Он сел в кресло и тяжело дышал. Шаня рыдала и выкрикивала гневные слова.
Вечером, избитая отцом и уже помирившаяся с ним, Шаня говорила ему, плача:
– Я сама вижу, что он за человек. Но он честный, он женится. Самсонов сказал угрюмо:
– Женится, да не на тебе. Сердца у него нет, у твоего Женечки. Так, комок мяса в груди бьется, с кровью, с жилами, а сердца нет, да и не было.
Шаня говорила:
– Он выше всего ставит честь. А я люблю его больше жизни. Он и легкомысленный, и тщеславный, и мот, но он – человек чести, истинный дворянин. Он – рыцарь, мой верный рыцарь. А я, – как кусок соли, растворенной в воде, так и я растворилась в любви к нему.
На другое утро Шаня опять уехала к матери на хутор. А что и там делать, как не проказничать, всем надоедая! Ведь не целый же день лежать в траве, глядеть на пустынное, жарко синеющее небо и слушать звуки жизни дивной, но такой скучной без милого!
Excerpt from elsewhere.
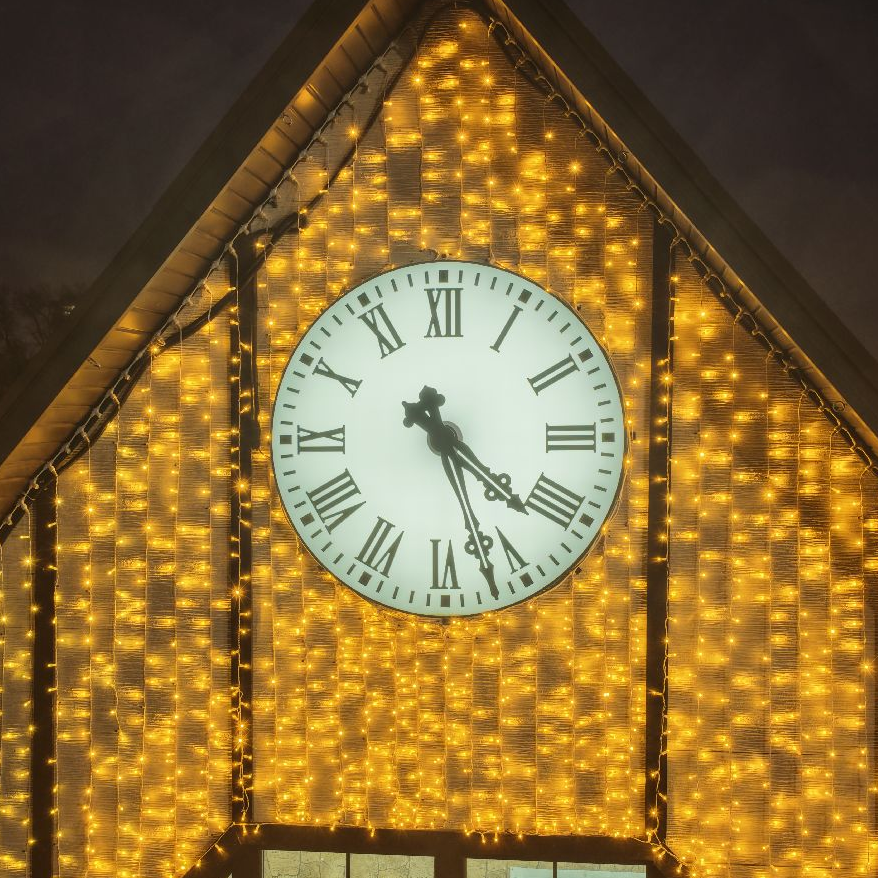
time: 4:26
Иногда мать на нее ворчала, иногда сердилась и бранила ее.
Глава сорок третья
Летом Хмаровы жили на даче близ Крутогорска. Собирались было они поехать за границу, да на эту поездку не было денег. И потому настроение у всех было невеселое. Особенно нехорошо чувствовал себя Евгений.
Никакой новой полосы в его жизни не начиналось. Сладкая заноза в его сердце все томила его. Отношения семейные были неприятны, натянуты. А Шаня была далеко, и не на кого было опереться Евгению.
Чем дальше, тем все сильнее скучал Евгений. Пытался он флиртовать с местными дачными барышнями, но ни одна из них не могла занять его надолго, и все они казались ему пресными. Его раздражала общая им всем низменность воображения и мысли и то, что они могли только болтать о ничтожных предметах и с невинным видом сплетничать.
Он писал Шане почти каждый день письма. Умолял ее вернуться поскорее.
Дома Евгений был раздражителен и капризен. Мать старалась угодить ему, чтобы отвлечь его от мыслей о Шане. Но она не могла воздержаться от того, чтобы иногда не позлословить насчет Шани, и этим раздражала Евгения. Он злился, но не умел прекратить этих злобных выходок сердитой дамы.
Родные всячески наводили Евгения на Катю. Нарочно и поселились на лето в полуверсте от имения Рябовых. Варвара Кирилловна неутомимо придумывала прогулки, пикники, вечера, домашние спектакли, вообще всякие предлоги для того, чтобы возможно чаще быть вместе с Рябовыми. И каждый раз заботилась о том, чтобы Евгений почаще оставался наедине с Катею.
Евгений, по своей бесхарактерности, не умел уклониться от этого. Но эта настойчивость Варвары Кирилловны раздражала его. Он переносил свое раздражение и на Катю. Оба капризничали, обменивались колкостями. Варвара Кирилловна старалась при этом мило улыбаться и говорила:
– Милые бранятся, только тешатся.
Дома она принималась пилить Евгения. Он иронически говорил:
– Лето, приятное во всех отношениях.
И скрывался из дому. Шел в парк, садился на скамейку на высоком берегу озера и предавался меланхолическим мечтаниям, за которые потом сам над собою смеялся.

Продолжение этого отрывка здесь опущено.